(Records from a dataset)
Content starts
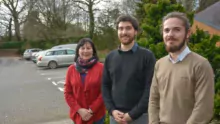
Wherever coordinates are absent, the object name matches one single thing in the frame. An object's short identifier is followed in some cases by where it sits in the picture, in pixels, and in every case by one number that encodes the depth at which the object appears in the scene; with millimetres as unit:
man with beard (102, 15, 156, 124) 2949
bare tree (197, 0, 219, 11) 33772
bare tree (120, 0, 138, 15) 32519
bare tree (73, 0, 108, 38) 35156
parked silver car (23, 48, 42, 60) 37819
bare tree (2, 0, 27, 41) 46219
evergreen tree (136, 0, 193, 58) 4977
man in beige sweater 2188
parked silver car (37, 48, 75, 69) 21391
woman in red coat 3416
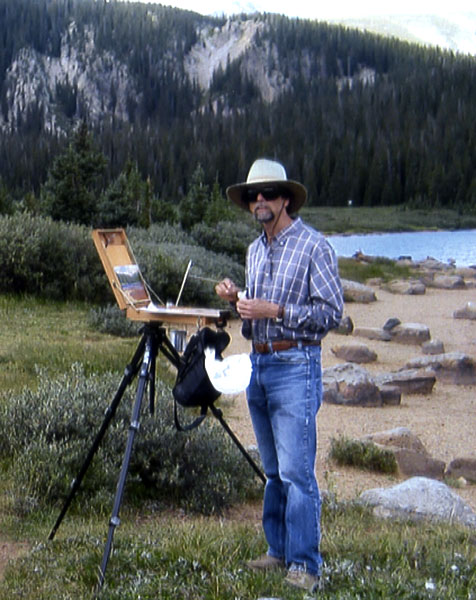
Content ends
* _TASK GOAL_:
Which lines above hold the string "parked"? Show each of them.

* _SOLUTION FOR THIS PROBLEM_:
parked silver car (23, 48, 42, 60) 37819
parked silver car (37, 48, 75, 69) 21391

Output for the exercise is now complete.